Ces facteurs concordent avec l’optimisme général du marché selon lequel les actions pourraient atteindre de nouveaux sommets dans les semaines à venir.
Dans ce contexte, Finbold a identifié deux actions qui pourraient atteindre la capitalisation boursière de 1 000 milliards de dollars d’ici la fin mars.
Eli Lilly (NYSE : LLY)
Eli Lilly (NYSE : LLY) est le candidat le plus proche, avec une capitalisation boursière d’environ 948,6 milliards de dollars. Il lui faut un gain d’environ 5,4 % pour atteindre 1 000 milliards de dollars.
La croissance du titre est tirée par l’accélération de la demande pour son portefeuille GLP-1, dirigé par Mounjaro pour le diabète et Zepbound pour l’obésité. Les résultats récents ont montré une croissance des revenus de plus de 40 % d’une année sur l’autre, tandis que la direction a publié des prévisions de revenus pour 2026 de 80 à 83 milliards de dollars, bien au-dessus des attentes du marché.

Ces perspectives reflètent une offre élargie, une capacité de fabrication améliorée et une couverture d’assurance plus large pour les traitements de perte de poids, atténuant ainsi les goulots d’étranglement antérieurs.
Dans le même temps, le pipeline avancé d’Eli Lilly renforce la confiance des investisseurs. Le candidat oral du GLP-1, l’orforglipron, franchit des étapes réglementaires et pourrait élargir le marché en supprimant les injections, tandis que les traitements de nouvelle génération contre l’obésité, comme le retatrutide, ont publié des données cliniques solides, renforçant les attentes d’un pouvoir de fixation des prix durable et d’un leadership sur le marché dans un contexte de concurrence croissante.
JPMorgan Chase (NYSE : JPM)
En deuxième position, JPMorgan Chase (NYSE : JPM) est plus loin du cap mais reste le concurrent le plus crédible du secteur financier.
Avec une capitalisation boursière d’environ 877,7 milliards de dollars, la banque aurait besoin d’un gain d’environ 14 % pour atteindre 1 000 milliards de dollars. Bien que plus vaste, cette évolution est réalisable compte tenu de la taille, de la rentabilité et de l’effet de levier de JPMorgan sur les tendances macroéconomiques.

Les derniers résultats de la banque ont montré de la solidité dans les secteurs de la banque d’investissement, du commerce et de la consommation, malgré des coûts plus élevés liés aux dépenses technologiques et aux ajustements de bilan.
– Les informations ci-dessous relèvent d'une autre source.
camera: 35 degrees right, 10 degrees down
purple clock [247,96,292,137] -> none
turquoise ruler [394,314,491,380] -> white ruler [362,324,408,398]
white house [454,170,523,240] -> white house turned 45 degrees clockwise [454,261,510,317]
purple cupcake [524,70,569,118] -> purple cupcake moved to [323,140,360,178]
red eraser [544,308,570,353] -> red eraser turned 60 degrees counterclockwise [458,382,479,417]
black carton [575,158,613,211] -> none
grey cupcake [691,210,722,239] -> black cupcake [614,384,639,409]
La direction s’attend à ce que les pressions sur les dépenses s’atténuent à mesure que l’année avance, tandis que les revenus restent soutenus par une activité soutenue du marché et des conditions de crédit stables. Les attentes de baisses des taux d’intérêt américains plus tard en 2026 ont également contribué à apaiser les inquiétudes concernant la volatilité des revenus nets d’intérêts.
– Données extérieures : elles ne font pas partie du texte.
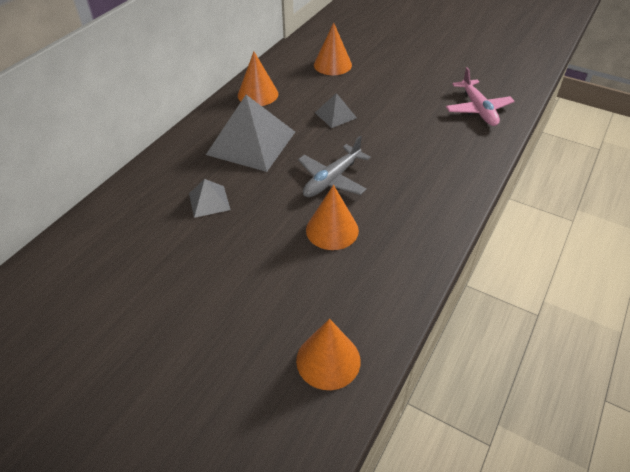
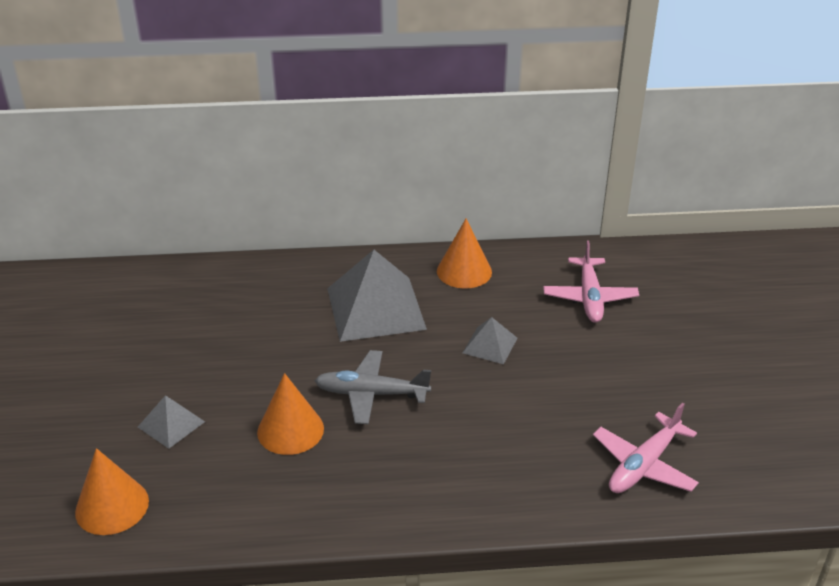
camera: 55 degrees right, 10 degrees down
grey pyramid [189,179,230,218] -> grey pyramid moved to [138,395,205,449]
orange cone [314,23,352,75] -> pink plane [543,240,639,323]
Dans le même temps, les rendements du capital restent un soutien clé pour la valorisation de JPMorgan. Dans ce cas, un éventuel allègement réglementaire de Bâle III pourrait permettre une augmentation des rachats d’actions et une croissance des dividendes, tandis que la poursuite des investissements dans l’intelligence artificielle et l’automatisation vise à améliorer l’efficacité alors que la croissance des coûts atteint son apogée.